The illogical Left:
“Hate speech laws defend free speech. Refusal to challenge Muslim injustices against minorities supports human rights.”
Western Critics of Democracy: “Accomplices to Injustice”
by Michael Curtis
June 11, 2012 at 4:00 am
Why would these high-minded progressives and supposed upholders of free speech not protest the decision of the UN Human Rights Council to punish criticism of Islam, or speak out against honor killings or female genital mutilation, or protest the Cairo Declaration on Human Rights Islam, which states that Sharia law is the “only source of reference” for the protection of human rights in Islamic countries — a statement totally contrary to the UN Declaration of Human Rights?
Support for people who criticize their own Western democratic societies is now all too apparent among many Western intellectuals, academics, members of the media, international organizations, and religious groups which, while refusing to challenge cases of injustice, particularly in Muslim countries, instead criticize and condemn the state of Israel at every turn, despite the continuing physical and rhetorical aggression against it.
Intellectual support for, or acquiescence in, tyrannical regimes and unjust rulers is familiar in history. It runs from Plato supporting the tyrant of Syracuse; Seneca praising Nero; Aristotle advising Alexander the Great, and it extends to modern times with individuals such as Martin Heidegger approving, for a time, Hitler, and Maurice Merleau-Ponty, who, in 1947, justified the fraudulent Moscow Trials which condemned the Russian critics of Stalin.
The Dean of Canterbury in Britain for over 30 years, Hewlett Johnson, embodied a deluded, fanatical mind at work: safe in his ecclesiastical position, and suffering no penalties for his utterances and actions, Johnson was a life-long admirer of both Communism in theory, and the Soviet Union in action. He defended the Nazi-Soviet Pact of September 1939 — the prelude to Hitler’s start of World War II. Johnson’s undying admiration for Communism led him to defend both the arrest in 1949 on false charges, of Cardinal Mindzenty by the Hungarian secret police, and the Soviet invasion of Hungary — for which he was awarded the Lenin Peace Prize in 1950, and the Stalin International Peace Prize in 1951,
As George Orwell, familiar with such “fellow travelers” of the Soviet Communist regime who, in their irresponsible fashion, supported or excused that regime despite its tyranny and brutality, and at no cost to themselves, wrote, “So much of left-wing thought is a kind of playing with fire by people who don’t even know that fire is hot.”

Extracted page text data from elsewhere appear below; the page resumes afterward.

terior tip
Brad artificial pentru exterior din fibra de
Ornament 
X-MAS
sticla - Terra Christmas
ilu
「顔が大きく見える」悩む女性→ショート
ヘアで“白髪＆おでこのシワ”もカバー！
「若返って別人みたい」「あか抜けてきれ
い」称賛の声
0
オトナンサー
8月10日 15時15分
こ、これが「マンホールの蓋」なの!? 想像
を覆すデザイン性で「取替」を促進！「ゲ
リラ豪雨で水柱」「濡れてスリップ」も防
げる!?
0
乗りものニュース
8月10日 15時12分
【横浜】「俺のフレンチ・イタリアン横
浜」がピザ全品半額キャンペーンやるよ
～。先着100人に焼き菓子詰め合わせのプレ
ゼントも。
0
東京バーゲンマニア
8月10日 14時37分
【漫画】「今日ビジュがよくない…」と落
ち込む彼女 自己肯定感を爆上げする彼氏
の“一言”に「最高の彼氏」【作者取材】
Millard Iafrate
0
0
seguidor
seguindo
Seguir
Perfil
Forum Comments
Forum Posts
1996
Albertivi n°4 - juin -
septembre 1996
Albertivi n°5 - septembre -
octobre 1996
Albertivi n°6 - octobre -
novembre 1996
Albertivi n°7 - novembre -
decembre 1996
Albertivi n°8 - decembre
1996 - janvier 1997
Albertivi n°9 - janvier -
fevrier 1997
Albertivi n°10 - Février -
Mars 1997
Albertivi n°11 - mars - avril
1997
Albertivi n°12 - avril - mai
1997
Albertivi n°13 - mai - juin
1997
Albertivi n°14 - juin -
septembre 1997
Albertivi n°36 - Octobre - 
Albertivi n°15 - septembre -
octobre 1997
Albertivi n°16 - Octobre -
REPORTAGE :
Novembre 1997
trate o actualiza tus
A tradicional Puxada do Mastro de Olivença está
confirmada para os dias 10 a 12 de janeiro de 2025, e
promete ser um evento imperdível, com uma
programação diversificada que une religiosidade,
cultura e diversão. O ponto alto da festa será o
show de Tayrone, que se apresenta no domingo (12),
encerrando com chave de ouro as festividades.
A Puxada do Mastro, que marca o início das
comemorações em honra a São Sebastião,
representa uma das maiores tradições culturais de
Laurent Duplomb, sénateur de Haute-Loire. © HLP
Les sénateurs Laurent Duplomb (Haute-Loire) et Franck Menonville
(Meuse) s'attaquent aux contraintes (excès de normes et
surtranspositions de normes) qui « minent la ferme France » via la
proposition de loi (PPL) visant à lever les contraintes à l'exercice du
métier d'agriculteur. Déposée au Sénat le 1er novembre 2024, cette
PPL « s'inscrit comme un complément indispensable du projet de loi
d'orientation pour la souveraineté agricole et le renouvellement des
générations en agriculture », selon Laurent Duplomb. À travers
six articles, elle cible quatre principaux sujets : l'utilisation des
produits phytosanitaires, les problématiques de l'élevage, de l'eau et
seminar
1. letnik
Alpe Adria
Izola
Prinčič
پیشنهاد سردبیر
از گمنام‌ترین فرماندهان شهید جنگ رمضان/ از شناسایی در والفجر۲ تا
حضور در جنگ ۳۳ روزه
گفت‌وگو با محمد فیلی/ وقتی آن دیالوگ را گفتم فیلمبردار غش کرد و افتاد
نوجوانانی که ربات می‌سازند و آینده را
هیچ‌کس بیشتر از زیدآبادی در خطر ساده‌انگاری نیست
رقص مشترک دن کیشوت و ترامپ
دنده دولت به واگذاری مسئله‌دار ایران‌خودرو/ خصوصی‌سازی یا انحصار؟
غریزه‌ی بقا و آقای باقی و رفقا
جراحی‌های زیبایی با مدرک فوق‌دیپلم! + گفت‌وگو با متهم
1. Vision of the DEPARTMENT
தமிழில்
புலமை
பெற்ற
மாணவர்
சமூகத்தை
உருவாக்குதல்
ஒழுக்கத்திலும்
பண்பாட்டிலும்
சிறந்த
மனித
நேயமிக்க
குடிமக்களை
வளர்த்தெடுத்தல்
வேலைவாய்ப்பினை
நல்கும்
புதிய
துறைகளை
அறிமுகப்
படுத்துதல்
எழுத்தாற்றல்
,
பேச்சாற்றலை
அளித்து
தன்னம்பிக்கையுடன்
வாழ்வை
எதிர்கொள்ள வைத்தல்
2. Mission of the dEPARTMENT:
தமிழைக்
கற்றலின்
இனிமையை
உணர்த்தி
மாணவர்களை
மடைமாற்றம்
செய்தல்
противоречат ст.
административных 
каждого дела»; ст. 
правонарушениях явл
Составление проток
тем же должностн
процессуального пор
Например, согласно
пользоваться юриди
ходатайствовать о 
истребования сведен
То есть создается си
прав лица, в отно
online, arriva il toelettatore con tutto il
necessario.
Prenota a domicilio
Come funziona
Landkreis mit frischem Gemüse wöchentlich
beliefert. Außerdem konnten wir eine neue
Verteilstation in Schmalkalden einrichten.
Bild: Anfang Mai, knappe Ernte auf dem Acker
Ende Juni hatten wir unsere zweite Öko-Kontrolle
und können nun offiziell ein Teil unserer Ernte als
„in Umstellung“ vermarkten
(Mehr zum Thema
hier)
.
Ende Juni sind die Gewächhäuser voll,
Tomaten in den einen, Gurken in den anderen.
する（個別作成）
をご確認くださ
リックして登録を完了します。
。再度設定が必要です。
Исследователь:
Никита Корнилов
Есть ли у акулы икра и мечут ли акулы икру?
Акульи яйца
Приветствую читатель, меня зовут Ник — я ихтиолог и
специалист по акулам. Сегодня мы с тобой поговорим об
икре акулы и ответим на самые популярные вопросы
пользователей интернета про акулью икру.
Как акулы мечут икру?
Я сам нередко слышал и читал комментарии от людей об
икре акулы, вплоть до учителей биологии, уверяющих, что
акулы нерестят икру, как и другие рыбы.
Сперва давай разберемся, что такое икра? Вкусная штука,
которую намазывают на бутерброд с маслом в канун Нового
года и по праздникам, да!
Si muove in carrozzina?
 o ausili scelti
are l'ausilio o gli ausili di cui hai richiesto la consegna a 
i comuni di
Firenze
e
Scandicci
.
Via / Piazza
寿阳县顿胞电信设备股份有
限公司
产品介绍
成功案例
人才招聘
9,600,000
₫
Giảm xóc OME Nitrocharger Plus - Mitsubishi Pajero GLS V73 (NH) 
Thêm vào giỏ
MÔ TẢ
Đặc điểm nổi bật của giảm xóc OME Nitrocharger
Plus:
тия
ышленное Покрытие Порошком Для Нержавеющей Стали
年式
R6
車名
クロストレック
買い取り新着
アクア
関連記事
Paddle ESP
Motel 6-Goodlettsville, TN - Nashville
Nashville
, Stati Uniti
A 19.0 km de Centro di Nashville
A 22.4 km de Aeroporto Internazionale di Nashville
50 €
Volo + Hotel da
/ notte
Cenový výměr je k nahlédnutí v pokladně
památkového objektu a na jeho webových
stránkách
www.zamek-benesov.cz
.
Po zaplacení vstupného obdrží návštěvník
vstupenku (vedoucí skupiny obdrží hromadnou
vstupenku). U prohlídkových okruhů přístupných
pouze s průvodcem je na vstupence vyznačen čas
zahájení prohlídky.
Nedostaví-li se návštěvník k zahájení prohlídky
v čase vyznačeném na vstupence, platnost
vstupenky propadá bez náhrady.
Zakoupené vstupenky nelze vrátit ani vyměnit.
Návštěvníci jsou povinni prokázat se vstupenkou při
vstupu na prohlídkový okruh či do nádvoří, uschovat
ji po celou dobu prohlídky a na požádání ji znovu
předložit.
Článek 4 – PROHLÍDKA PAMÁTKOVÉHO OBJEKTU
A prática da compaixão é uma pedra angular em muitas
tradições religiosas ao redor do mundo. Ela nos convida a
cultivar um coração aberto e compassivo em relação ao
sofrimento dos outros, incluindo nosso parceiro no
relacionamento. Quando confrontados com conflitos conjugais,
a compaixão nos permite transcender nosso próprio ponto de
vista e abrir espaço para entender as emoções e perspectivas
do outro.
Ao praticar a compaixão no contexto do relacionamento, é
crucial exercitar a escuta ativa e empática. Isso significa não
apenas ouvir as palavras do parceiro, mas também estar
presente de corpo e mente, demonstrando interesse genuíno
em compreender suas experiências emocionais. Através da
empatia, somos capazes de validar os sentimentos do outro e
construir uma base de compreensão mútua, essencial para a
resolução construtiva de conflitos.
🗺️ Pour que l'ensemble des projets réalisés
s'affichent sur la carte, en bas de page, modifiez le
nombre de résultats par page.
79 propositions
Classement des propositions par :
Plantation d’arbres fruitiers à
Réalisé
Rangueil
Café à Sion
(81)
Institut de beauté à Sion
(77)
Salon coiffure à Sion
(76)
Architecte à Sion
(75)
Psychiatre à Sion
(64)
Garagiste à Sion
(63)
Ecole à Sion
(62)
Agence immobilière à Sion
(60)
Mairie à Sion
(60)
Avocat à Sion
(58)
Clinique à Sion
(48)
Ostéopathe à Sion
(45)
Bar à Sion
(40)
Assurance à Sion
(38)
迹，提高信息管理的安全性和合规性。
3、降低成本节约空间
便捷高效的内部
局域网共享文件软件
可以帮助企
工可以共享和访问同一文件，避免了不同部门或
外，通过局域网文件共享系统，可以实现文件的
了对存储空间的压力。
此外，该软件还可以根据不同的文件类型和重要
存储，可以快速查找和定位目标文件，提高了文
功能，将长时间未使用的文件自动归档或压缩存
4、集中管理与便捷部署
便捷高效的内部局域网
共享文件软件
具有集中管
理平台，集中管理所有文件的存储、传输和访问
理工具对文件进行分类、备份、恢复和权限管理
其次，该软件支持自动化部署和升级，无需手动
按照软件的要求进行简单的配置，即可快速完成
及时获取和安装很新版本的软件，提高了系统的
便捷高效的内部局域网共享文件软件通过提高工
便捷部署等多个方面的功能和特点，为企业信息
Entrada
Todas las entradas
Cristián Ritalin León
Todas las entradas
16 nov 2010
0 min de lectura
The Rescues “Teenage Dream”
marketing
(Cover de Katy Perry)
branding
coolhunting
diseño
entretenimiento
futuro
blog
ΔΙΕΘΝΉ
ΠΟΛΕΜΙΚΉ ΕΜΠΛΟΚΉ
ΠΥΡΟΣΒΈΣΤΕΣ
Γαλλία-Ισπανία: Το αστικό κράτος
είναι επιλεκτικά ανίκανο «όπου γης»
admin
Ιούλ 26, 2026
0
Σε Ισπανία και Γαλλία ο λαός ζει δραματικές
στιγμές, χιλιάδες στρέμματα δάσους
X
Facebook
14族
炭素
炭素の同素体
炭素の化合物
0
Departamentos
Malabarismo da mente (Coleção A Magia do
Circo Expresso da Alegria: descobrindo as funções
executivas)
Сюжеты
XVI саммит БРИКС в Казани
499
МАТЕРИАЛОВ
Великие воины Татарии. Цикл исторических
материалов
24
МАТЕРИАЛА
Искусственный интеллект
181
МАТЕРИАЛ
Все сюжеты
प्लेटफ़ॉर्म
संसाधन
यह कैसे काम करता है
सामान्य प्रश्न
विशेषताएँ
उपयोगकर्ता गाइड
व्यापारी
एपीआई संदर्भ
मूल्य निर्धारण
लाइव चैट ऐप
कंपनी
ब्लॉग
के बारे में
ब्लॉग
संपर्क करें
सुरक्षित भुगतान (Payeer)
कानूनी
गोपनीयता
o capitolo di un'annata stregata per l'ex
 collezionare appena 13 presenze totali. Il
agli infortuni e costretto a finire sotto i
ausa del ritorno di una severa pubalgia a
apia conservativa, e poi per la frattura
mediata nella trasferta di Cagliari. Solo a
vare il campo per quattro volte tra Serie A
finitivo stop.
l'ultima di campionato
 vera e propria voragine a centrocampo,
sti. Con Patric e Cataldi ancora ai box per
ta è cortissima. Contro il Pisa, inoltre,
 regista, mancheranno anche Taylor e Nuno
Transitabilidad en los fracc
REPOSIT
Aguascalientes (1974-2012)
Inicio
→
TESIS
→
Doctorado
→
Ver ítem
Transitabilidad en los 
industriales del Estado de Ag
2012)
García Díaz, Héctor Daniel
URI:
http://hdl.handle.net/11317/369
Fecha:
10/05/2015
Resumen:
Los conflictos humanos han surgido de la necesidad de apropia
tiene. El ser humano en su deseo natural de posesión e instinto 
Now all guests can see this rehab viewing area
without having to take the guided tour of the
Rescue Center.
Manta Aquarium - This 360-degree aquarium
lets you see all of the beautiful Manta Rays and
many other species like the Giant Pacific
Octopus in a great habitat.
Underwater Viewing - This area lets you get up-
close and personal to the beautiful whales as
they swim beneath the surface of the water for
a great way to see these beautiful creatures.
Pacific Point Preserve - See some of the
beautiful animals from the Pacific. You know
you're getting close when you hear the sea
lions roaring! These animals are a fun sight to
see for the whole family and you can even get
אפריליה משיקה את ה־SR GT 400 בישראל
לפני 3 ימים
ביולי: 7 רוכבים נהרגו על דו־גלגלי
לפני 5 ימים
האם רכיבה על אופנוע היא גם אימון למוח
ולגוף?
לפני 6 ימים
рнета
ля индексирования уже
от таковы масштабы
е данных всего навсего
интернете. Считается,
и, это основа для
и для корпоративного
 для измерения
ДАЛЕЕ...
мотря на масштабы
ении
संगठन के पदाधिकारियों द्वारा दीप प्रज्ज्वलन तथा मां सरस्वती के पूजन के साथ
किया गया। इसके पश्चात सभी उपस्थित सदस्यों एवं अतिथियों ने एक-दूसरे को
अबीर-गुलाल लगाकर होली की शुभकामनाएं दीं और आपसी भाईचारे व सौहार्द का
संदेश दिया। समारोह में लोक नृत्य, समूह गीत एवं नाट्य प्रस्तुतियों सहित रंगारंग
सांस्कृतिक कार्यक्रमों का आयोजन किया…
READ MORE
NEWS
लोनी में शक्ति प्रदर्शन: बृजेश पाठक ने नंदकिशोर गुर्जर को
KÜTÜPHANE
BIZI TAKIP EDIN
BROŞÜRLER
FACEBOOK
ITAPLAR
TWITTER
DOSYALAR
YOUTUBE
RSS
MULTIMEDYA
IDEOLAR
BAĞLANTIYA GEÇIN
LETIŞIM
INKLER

These critics, consciously or not, are now allying with groups and states the open, ultimate, objective of whom is the destruction of the state of Israel. In fairness, people with this mindset have, in recent years, also supported worthy causes, such as sanctions against the apartheid state of South Africa and calls for its abolition. Such support, however, could hardly be considered courageous: no one had to pay any price for it; on the contrary, there were benefits, both ideological and personal, such as enlarged self-esteem or glory in success.
Thankyou for the post I enjoyed reading it accept for the South African reference (I used to live there, some of my friends have been murdered on their farms).
The reference I like most is George Orwell “So much of left-wing thought is a kind of playing with fire by people who don’t even know that fire is hot.”
When I see the red flags waiving at demo’s all I see is idiocy. Yet they seem to get their people voted in time after time.
I would like to see more cartoons mocking the leftards, that would be good.